Кончилось тем, что, после многих хлопот, Григорьев был увезен в Москву и временно вырван из бездны умственного и нравственного опьянения".
4
Наступила сравнительно спокойная полоса жизни. Это не замедлило сказаться: обилие "прозы" в ущерб стихам. По приезде в Москву Григорьев женился, но "остепенился" весьма не надолго [Остепенением своим Григорьев не упустил похвастаться Погодину (Барсуков. Жизнь и труды Погодина). Должно быть, оно ему стоило не дешево.].
После нескольких лет черной работы в поте лица пришла пора, о которой Григорьев всегда вспоминал впоследствии как о "второй и настоящей молодости", о "пяти годах новой жизненной школы" ["Время", 1862, XI.]. Работал, бедствовал и пил он не меньше; его одолевали "кредиторы-ракалии" и "адская скупость" Погодина; а "масленица" имела на него влияние "как на всякого русского человека"; и обид было не меньше; но, очевидно, от новых людей, с которыми Григорьев связался, пахнуло теплом и благородством. В то время Григорьев писал прозой больше чем когда-нибудь, и тогда-то все главные его идеи нашли себе выражение и поддержку.
О том, как установились отношения Григорьева с редакцией "Москвитянина", "помолодевшей" от его присутствия, сохранился любопытный рассказ.
В 1851 году Аполлон Александрович встретился с Тертием Ивановичем Филипповым. Филиппов и ввел его в редакцию "Москвитянина". Однажды был у Островского большой литературный вечер; присутствовали представители всех лагерей. Когда большая часть гостей разошлась, Филиппов, по просьбе оставшихся, одушевленно спел русскую песню. После пения Григорьев упал на колени и просил кружок "усвоить" его себе, так как здесь он видит правду, которую искал и не находил в других местах, и потому был бы счастлив, если бы ему позволили здесь "бросить якорь". - При этом присутствовавший Михаил Петрович Погодин так аттестовал своего давнего воспитанника: "Господин Григорьев - золотой сотрудник, борзописец, много хорошего везде скажет он, и с чувством, но не знает, ни где ему в........., ни где молитву прочесть. Первое исполнит он всегда в переднем углу, а второе - под лестницею" [Барсуков. Жизнь и труды Погодина.].

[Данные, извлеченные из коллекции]

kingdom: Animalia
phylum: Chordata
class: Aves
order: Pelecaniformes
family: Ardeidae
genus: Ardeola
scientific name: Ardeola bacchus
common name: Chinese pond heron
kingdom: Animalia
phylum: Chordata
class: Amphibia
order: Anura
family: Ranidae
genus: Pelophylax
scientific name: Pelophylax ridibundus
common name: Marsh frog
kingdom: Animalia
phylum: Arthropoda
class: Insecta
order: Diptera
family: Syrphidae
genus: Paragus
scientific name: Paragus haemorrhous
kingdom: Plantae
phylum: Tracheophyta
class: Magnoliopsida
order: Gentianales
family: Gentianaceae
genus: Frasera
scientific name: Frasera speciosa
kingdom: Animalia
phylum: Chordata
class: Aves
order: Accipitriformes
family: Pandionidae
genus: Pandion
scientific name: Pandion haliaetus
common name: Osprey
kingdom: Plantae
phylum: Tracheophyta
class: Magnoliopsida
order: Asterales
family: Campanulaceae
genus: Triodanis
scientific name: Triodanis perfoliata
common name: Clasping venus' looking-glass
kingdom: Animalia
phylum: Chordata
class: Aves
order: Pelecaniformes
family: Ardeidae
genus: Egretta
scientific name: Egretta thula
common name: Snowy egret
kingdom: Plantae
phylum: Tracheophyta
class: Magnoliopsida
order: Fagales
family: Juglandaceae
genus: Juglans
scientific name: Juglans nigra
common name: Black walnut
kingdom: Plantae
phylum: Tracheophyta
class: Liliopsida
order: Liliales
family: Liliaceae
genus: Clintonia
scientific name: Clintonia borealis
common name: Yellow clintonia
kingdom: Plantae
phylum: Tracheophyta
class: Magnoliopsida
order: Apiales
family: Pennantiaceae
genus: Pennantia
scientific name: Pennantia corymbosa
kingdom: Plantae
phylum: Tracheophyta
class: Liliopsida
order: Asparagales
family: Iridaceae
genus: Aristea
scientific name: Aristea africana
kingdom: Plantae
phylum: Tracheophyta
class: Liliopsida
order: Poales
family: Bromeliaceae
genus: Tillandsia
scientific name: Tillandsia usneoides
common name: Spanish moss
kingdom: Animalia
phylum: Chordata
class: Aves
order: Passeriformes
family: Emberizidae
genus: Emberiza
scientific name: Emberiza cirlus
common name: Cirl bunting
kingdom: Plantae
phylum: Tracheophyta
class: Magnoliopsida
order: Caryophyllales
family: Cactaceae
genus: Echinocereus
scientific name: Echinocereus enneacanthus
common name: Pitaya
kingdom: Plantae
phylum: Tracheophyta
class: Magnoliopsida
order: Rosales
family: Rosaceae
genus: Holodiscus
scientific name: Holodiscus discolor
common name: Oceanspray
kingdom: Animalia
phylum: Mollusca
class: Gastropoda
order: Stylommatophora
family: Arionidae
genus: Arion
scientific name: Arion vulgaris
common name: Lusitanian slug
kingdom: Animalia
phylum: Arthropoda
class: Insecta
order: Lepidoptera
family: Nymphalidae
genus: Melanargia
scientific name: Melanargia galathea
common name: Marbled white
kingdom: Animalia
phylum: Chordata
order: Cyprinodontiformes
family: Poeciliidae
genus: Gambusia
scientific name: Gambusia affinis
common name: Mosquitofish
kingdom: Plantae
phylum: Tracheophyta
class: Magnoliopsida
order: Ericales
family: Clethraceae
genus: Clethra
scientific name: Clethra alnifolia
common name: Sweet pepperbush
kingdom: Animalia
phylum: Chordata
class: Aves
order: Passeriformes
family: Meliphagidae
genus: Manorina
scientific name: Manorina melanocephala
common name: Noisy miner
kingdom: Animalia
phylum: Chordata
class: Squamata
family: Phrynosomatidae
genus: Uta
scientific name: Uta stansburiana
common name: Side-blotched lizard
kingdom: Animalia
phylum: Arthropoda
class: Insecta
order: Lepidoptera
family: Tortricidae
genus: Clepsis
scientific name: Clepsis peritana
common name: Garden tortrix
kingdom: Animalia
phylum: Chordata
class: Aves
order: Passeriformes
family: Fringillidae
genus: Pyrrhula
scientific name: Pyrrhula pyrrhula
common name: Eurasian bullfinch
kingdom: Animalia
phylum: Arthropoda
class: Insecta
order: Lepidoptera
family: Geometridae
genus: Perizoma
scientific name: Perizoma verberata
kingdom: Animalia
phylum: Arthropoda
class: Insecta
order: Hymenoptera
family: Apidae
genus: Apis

> **Задание 1**: Выведите часть отрывка о Григорьеве, начиная со слов "Кончилось тем, что, после" и заканчивая словами "стоило не дешево.].", ничего в ней не меняя.
> **Задание 2**: Отредактируйте записи, начиная с самого начала и заканчивая строкой, где стоит "common name: Marsh frog": замените "scientific name" на "latin name", все остальное сохраните без изменений. Выведите только эти строки.
Отрывок о Григорьеве и записи взяты из разных источников.

> **Итоговый ответ 1**:
Кончилось тем, что, после многих хлопот, Григорьев был увезен в Москву и временно вырван из бездны умственного и нравственного опьянения".
4
Наступила сравнительно спокойная полоса жизни. Это не замедлило сказаться: обилие "прозы" в ущерб стихам. По приезде в Москву Григорьев женился, но "остепенился" весьма не надолго [Остепенением своим Григорьев не упустил похвастаться Погодину (Барсуков. Жизнь и труды Погодина). Должно быть, оно ему стоило не дешево.].

> **Итоговый ответ 2**:
kingdom: Animalia
phylum: Chordata
class: Aves
order: Pelecaniformes
family: Ardeidae
genus: Ardeola
latin name: Ardeola bacchus
common name: Chinese pond heron
kingdom: Animalia
phylum: Chordata
class: Amphibia
order: Anura
family: Ranidae
genus: Pelophylax
latin name: Pelophylax ridibundus
common name: Marsh frog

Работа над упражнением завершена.